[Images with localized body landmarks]
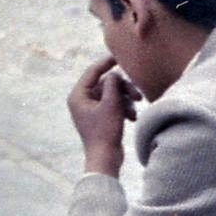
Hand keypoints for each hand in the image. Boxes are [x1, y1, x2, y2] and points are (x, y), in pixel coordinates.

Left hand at [68, 56, 136, 175]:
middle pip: (105, 84)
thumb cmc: (105, 132)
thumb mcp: (112, 104)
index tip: (119, 56)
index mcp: (78, 95)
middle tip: (138, 94)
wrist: (105, 158)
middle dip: (123, 88)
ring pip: (111, 95)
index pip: (92, 72)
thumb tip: (114, 73)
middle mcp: (81, 100)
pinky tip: (132, 118)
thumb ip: (113, 84)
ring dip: (125, 100)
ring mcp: (90, 110)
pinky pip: (113, 105)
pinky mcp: (99, 118)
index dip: (106, 62)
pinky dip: (123, 109)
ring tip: (135, 111)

▸ **Exercise goal**:
Only the lines from the one containing "index pip: (92, 72)" through the last line of the records above are to be reproduced, exactly and with both ends included.

▸ **Your response**:
index pip: (92, 72)
thumb tip: (114, 73)
middle mcp: (81, 100)
pinky tip: (132, 118)
thumb ip: (113, 84)
ring dip: (125, 100)
ring mcp: (90, 110)
pinky pip: (113, 105)
pinky mcp: (99, 118)
index dip: (106, 62)
pinky dip: (123, 109)
ring tip: (135, 111)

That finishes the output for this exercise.